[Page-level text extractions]
:::

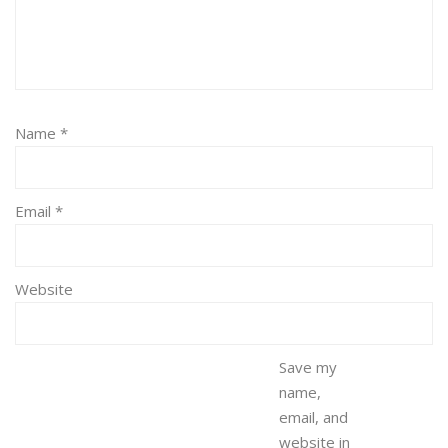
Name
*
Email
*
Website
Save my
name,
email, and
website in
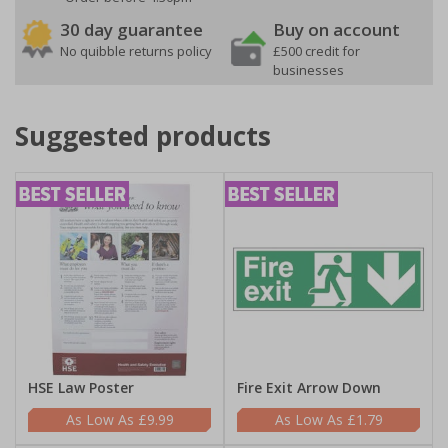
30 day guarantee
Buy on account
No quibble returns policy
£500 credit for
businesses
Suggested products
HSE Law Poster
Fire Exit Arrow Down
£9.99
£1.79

:::

• PROMPT:
Only the records, copied exactly and without pictures, should make up the answer.

• RESULT OF THE EXERCISE:
Name
*
Email
*
Website
Save my
name,
email, and
website in
30 day guarantee
Buy on account
No quibble returns policy
£500 credit for
businesses
Suggested products
HSE Law Poster
Fire Exit Arrow Down
£9.99
£1.79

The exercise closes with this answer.